• [EXERCISE PROMPT]:
Go through the lines below, tally those that include the word "each", and give only the tally.

• [ENTRIES SUPPLIED]:
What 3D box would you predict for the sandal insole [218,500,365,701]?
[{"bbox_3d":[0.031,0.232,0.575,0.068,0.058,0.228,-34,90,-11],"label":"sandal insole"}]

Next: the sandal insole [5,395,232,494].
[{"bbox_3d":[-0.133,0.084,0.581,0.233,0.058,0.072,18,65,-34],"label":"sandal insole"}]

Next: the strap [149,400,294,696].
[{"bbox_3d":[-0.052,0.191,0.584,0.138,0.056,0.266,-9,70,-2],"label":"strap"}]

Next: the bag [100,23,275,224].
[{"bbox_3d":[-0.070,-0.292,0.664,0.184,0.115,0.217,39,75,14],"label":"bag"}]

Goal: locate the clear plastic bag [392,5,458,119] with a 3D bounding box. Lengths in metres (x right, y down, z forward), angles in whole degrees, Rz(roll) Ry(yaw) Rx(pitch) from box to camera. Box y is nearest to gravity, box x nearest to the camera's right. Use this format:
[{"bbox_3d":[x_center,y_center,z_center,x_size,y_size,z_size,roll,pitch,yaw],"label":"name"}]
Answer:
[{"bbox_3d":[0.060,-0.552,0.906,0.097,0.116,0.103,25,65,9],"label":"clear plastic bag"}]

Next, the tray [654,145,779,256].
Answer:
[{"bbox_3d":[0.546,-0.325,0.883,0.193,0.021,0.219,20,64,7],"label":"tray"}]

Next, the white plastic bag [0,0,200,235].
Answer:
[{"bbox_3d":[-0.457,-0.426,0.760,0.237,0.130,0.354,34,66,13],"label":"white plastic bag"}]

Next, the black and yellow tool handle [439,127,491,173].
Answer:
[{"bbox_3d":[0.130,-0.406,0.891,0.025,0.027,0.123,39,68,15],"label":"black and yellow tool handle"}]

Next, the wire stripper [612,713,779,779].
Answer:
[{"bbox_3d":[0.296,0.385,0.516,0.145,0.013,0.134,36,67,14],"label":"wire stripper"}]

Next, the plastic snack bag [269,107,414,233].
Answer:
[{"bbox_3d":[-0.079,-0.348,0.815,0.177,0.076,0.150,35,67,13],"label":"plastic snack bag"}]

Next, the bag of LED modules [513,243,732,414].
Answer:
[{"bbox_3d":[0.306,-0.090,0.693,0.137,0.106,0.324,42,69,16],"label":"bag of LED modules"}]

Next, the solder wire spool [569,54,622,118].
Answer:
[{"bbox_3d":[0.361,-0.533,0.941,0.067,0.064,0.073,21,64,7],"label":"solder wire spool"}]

---

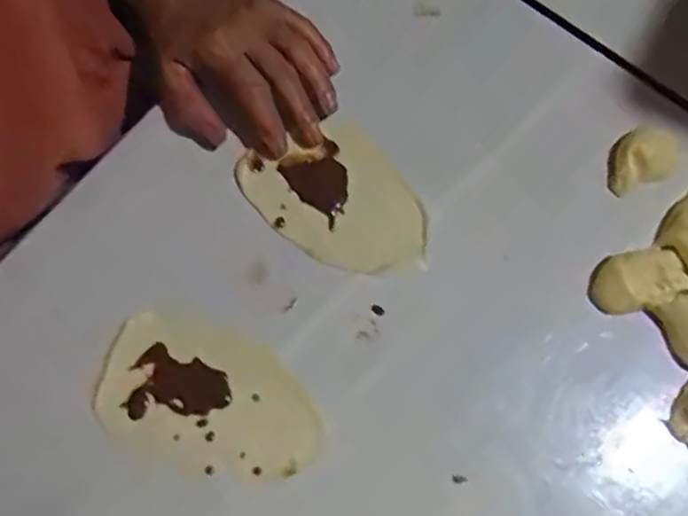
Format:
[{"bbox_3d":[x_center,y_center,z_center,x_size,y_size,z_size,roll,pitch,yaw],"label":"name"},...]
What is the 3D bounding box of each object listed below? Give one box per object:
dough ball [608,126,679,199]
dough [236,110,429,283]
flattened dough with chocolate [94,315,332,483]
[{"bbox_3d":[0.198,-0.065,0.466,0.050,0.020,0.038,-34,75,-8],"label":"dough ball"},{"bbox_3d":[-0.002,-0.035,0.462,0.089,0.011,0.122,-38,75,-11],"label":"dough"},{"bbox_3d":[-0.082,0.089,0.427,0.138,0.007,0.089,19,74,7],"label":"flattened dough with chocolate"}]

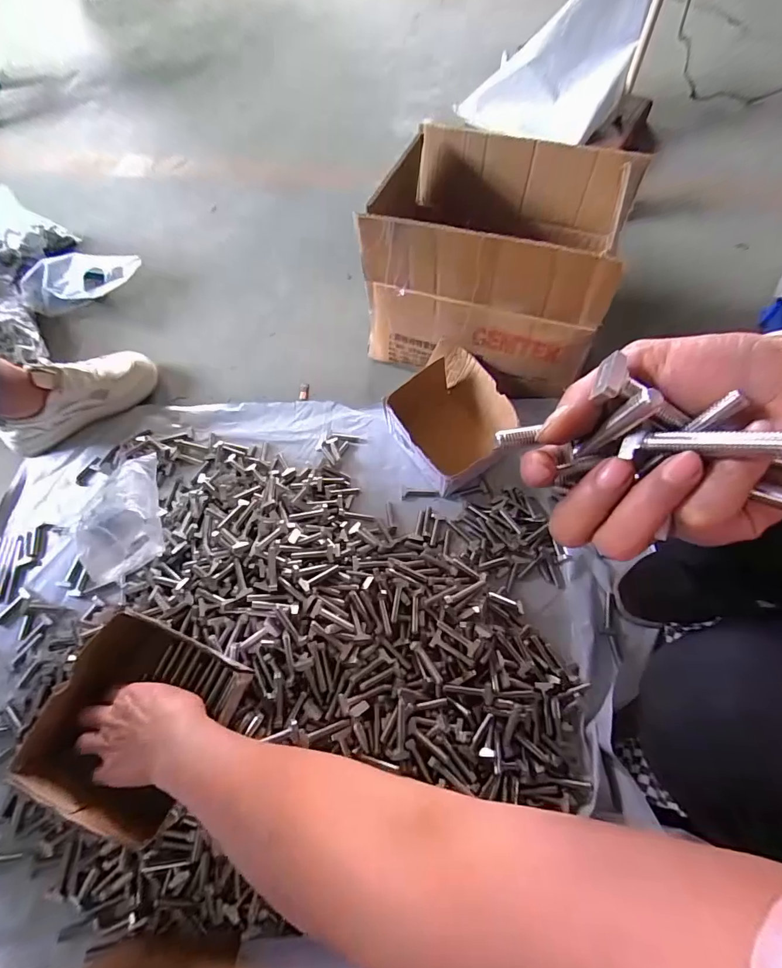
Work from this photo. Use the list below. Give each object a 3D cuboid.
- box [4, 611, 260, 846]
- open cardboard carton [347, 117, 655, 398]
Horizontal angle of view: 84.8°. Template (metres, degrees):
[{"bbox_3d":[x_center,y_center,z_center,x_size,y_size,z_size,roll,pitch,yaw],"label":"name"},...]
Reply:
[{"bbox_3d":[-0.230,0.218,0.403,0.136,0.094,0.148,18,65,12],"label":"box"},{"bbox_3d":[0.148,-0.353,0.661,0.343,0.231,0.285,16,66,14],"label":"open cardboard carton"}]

* * *

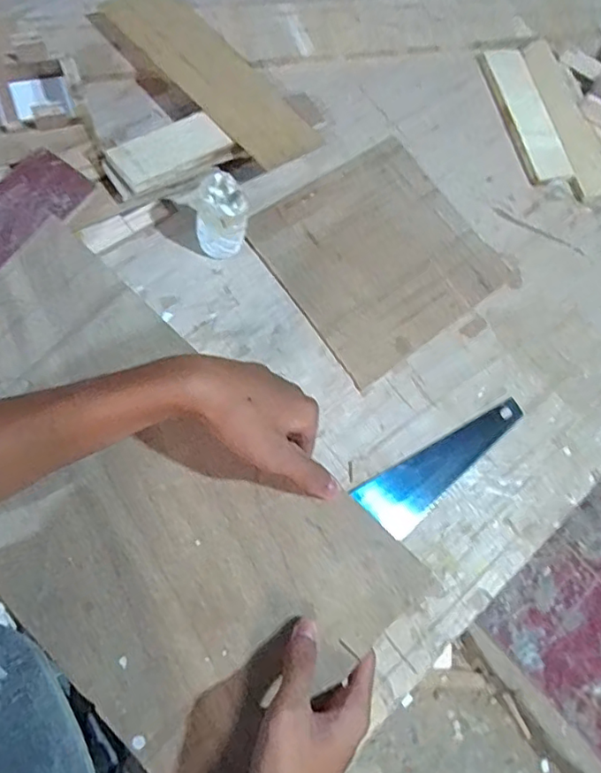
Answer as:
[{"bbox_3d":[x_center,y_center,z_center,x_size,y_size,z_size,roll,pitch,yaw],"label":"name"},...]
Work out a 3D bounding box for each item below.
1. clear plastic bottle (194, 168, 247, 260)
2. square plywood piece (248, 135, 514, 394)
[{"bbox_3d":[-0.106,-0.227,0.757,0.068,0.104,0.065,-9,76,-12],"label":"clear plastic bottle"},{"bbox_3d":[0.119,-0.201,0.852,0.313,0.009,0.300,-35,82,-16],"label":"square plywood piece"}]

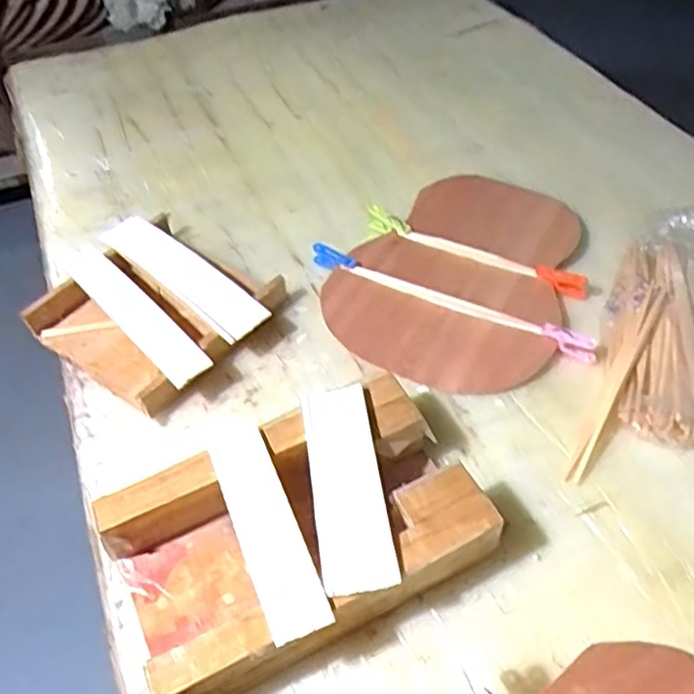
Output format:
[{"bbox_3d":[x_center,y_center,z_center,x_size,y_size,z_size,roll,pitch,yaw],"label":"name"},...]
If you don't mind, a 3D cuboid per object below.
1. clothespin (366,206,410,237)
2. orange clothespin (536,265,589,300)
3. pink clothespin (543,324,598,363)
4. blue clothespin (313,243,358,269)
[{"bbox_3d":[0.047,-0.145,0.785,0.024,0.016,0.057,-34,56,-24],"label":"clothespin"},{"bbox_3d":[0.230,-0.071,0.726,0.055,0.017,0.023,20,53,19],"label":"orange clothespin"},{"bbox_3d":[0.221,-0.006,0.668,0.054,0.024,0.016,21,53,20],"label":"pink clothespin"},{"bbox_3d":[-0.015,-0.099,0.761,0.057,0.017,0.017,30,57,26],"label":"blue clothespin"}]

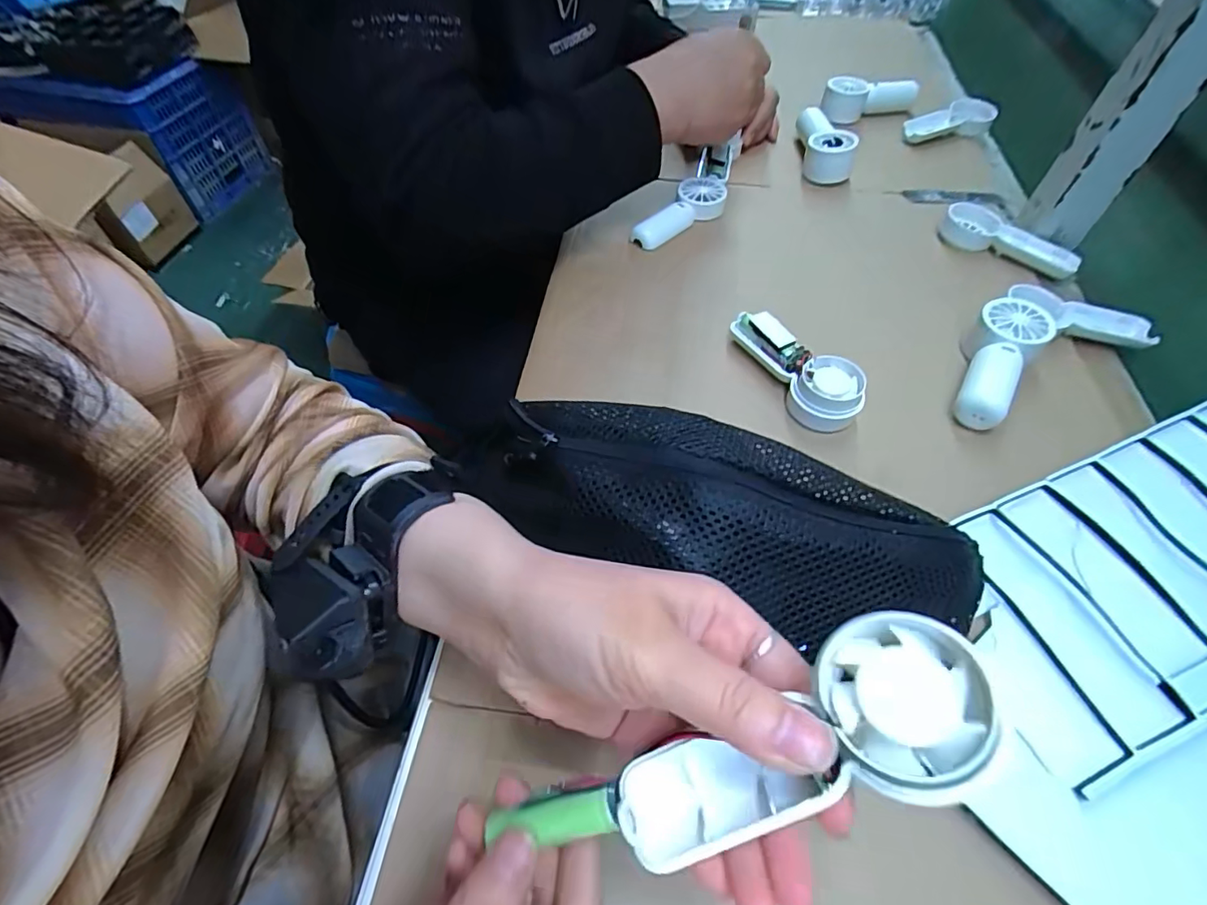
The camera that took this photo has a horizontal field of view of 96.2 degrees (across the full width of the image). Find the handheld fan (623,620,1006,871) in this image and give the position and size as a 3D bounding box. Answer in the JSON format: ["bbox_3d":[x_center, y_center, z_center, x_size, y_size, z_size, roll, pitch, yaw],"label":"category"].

• [RESULT]:
3